## Description of the task
Transcribe the records below in their entirety, and leave out each image.

## Input material
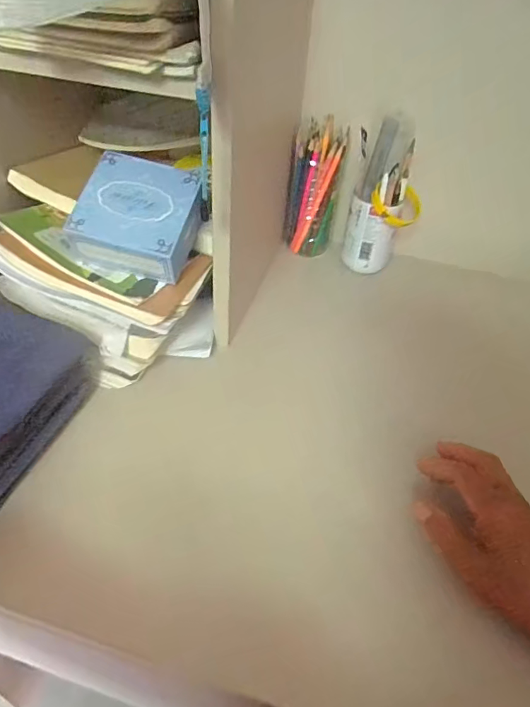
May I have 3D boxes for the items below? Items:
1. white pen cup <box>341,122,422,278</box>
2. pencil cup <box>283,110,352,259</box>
[{"bbox_3d":[0.151,-0.188,0.607,0.081,0.175,0.079,13,42,9],"label":"white pen cup"},{"bbox_3d":[0.065,-0.223,0.656,0.071,0.167,0.063,7,42,2],"label":"pencil cup"}]

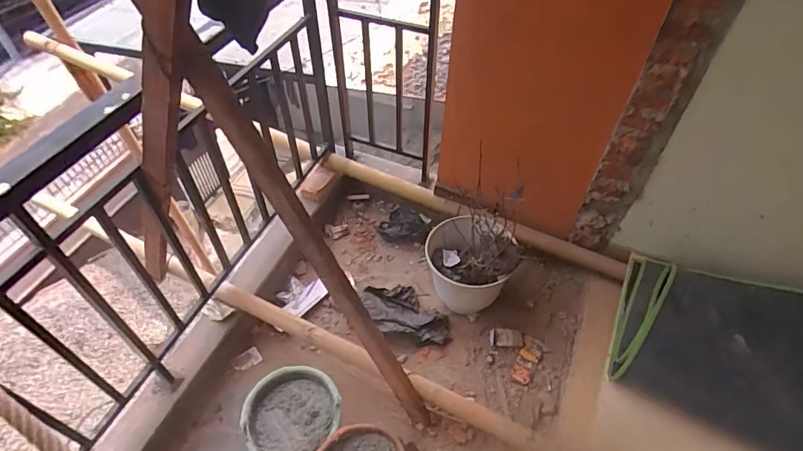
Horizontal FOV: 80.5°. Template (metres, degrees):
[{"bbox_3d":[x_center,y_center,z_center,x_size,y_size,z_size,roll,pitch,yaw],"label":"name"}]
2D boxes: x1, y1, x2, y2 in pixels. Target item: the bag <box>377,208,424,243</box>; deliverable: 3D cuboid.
[{"bbox_3d":[-0.003,0.000,1.910,0.173,0.067,0.148,7,50,4],"label":"bag"}]

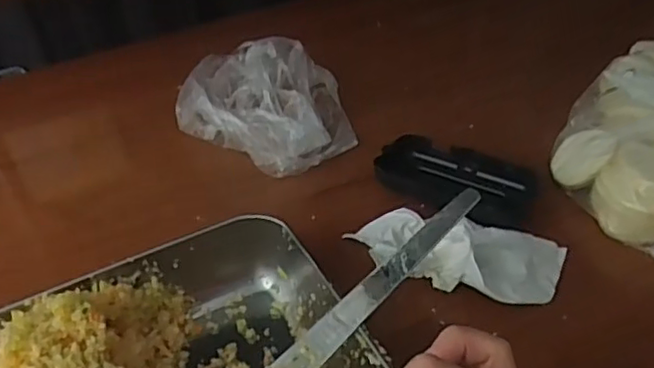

## Exercise result
May I have 3D boxes for the items below? Items:
1. white pen cup <box>341,122,422,278</box>
2. pencil cup <box>283,110,352,259</box>
[{"bbox_3d":[0.151,-0.188,0.607,0.081,0.175,0.079,13,42,9],"label":"white pen cup"},{"bbox_3d":[0.065,-0.223,0.656,0.071,0.167,0.063,7,42,2],"label":"pencil cup"}]

Horizontal FOV: 80.5°. Template (metres, degrees):
[{"bbox_3d":[x_center,y_center,z_center,x_size,y_size,z_size,roll,pitch,yaw],"label":"name"}]
2D boxes: x1, y1, x2, y2 in pixels. Target item: the bag <box>377,208,424,243</box>; deliverable: 3D cuboid.
[{"bbox_3d":[-0.003,0.000,1.910,0.173,0.067,0.148,7,50,4],"label":"bag"}]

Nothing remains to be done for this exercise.